Thursday, November 6, 2014

Reagan's Resounding Re-Election



Thirty years ago tonight, the nation witnessed its most recent classic national landslide when President Ronald Reagan won 49 of the 50 states against former Vice President Walter Mondale. When the numbers were counted, Reagan had more than 58% of the popular vote and more than 500 electoral votes.

Other presidential elections have been labeled landslide, but they weren't really. Not by the statistical definition of a landslide. The generally accepted benchmarks for a landslide have been when a candidate receives (1) at least 55% of the popular vote, (2) at least 400 electoral votes and (3) more votes than anyone else in at least three–fourths of the states.

In 1988, Reagan's vice president, George H.W. Bush came closest of anyone since Reagan's time to winning a true landslide. Bush won more than three–fourths of the states worth more than 400 electoral votes, but his popular vote tally was 53%. If he had won about 1.5 million votes that went instead to Democrat Michael Dukakis or other candidates on the ballot, Bush could have claimed a legitimate landslide.

Bill Clinton's victories in 1992 and 1996 have been mentioned as landslides, but Clinton never exceeded 50% of the popular vote, nor did he win at least 400 electoral votes or carry three–fourths of the states.

George W. Bush was the winner of two cliffhangers. Barack Obama's margins were larger than Bush's, but he didn't meet any of the three requirements for a landslide, either.

It isn't easy to win by a landslide. Frankly, it is hard enough for most candidates simply to win. But Reagan was one of those people to whom triumph seemed to come easily. But that was really misleading. Reagan had his share of setbacks earlier in his life.
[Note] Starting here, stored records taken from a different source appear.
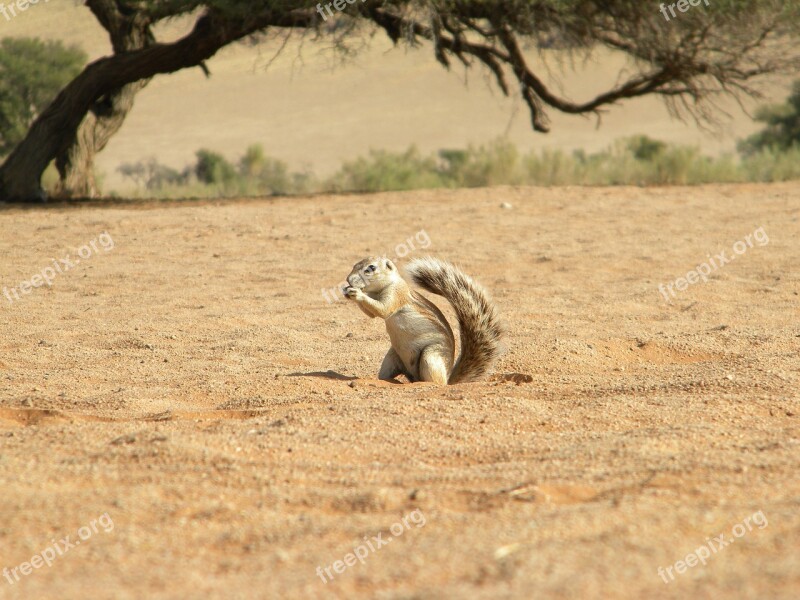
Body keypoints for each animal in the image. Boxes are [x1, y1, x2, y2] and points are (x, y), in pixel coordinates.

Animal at [342, 255, 500, 382]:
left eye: (371, 268)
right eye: (355, 264)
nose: (348, 279)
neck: (378, 290)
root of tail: (448, 379)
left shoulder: (397, 294)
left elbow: (383, 309)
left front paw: (357, 293)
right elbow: (371, 313)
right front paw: (346, 290)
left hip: (430, 356)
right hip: (391, 358)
Most Americans — outside the Californians who knew him as their governor — only really knew him in his later years, when things really did seem to come easily to him.

Reagan had his issues, and there are those who claim to this day that, when he won his second term, he was already experiencing the early stages of the dementia that eventually took his life, but his electoral accomplishments are beyond dispute.

His first election had been impressive — beating an incumbent president by 10 percentage points and sweeping all but half a dozen states — but his second election was resounding. It left no room for doubt about who was preferred by the voters.